Feature

Supercomputing on a shoestring -

Users will trade some of their PC's power for premium Web services on the P2P Internet writes Neil Fawcett

There is a way of connecting computers together without a server called peer to peer where each machine can gain access to the resources of all the other machines.

Now this concept has been extended to the Internet allowing it to act as the network to link machines, blowing away the need to physically tie these computers together.

An example of this Internet based connectivity is Napster, the Web operation that has so angered copyright people around the world. With Napster computers are connected together with a limited resource - namely any MP3 digital sound file on a hard disc - made accessible to any other Napster user anywhere in the world.

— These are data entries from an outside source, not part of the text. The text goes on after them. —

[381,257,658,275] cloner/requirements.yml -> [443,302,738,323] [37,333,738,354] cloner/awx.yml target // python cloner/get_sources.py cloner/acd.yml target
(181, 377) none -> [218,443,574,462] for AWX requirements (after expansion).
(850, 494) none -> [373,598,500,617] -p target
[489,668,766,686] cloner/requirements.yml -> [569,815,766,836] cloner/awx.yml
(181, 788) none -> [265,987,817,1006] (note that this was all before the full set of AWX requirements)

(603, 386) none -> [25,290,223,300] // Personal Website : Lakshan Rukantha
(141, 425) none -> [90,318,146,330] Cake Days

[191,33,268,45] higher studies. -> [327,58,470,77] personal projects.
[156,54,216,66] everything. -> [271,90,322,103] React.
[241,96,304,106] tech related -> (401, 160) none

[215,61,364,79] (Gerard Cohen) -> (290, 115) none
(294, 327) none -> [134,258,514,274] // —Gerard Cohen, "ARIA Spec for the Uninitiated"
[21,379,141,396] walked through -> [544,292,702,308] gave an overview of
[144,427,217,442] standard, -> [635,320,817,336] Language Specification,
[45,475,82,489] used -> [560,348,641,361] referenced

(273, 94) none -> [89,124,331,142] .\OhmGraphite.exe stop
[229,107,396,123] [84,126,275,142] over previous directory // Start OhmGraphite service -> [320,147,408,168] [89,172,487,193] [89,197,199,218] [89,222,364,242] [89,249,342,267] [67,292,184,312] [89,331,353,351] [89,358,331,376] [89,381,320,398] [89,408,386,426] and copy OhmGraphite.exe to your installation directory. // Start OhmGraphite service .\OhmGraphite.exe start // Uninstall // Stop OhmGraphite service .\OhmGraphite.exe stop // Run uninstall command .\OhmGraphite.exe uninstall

So you end up with a huge network of users and hard discs with hundreds of thousands of files available.

Another example of this type of computing, and perhaps a more relevant one to the future of Internet-based computing is Project SERENDIP, which the SETI Institute is a major supporter of. These scientists are looking for extra terrestrial intelligent life forms and have built a system called Seti @ Home which ties together a lot of machines via the Internet, downloads a chunk of data to them, data pulled from its Arecibo Radio Telescope, in Puerto Rico.

What happens is that loads of machines, and this figure has hit 1.6m before now, crunch data collected from the telescope. Think about it, 1.6m processors working on your behalf. Not a bad idea at all. The SETI Institute then stitches this data back together and the whole thing moves along looking for life beyond our planet.

So we have this giant supercomputer that is built up from many distributed nodes - or PCs connected to the Internet - which do all the hard work. So does this type of computing model have a place in the business world?

P2P is a brilliant idea and one that will form the backbone for the future of the Internet but not for a while yet. This idea of creating supercomputer number-crunching engines - and this is the basis of what we are talking about here, bloody big abacuses - will impact the consumer world first. This is the likes of SETI benefiting from the generous donation of processing power from people eager to find out if life exists on other planets.

But down the road here we have a business impact as well. Think about a truly connected Internet that has continuous broadband connectivity -- where 'spare' processing power can be put to good use.

Now imagine that in the future this power can be paid for and not simply given for free as it is now. Maybe this is not payment in cash, but maybe payment in free access or other virtual services. But payment in some form is made. After all, the world is not populated by charities.

From a business perspective then having access to this processing power is quite exciting. Imagine a company involved in genome research, a complex subject that takes a lot of number crunching. Maybe that company wants access to a supercomputer, say something like IBM's ASCI White, and it needs TeraFLOPS of computing power. Clearly that amounting of computing power does not come cheap.

So in rolls the SETI style operation. Now SETI on its Web site claims that IBM's ASCI White operates at 12 TeraFLOPS and costs $110 million. It adds that its Internet-based solution crunches data at about 15 TeraFLOPs and has cost $500,000 so far.

What we are talking about here is using the dormant power of the Internet to circumvent the historical large investments that had to be made to acquire supercomputer class power.

The logic is a simple one: divide up giant computing tasks into manageable bits and split these pieces out across tens of thousands of computers connected to the Internet. You've just built a massive parallel computer.

All you have to figure out is security, access control, fees, and other management issues. The concept, or rather the idea, is incredibly exciting and will help turn the Internet into something much more tangible than simply a giant network of networks.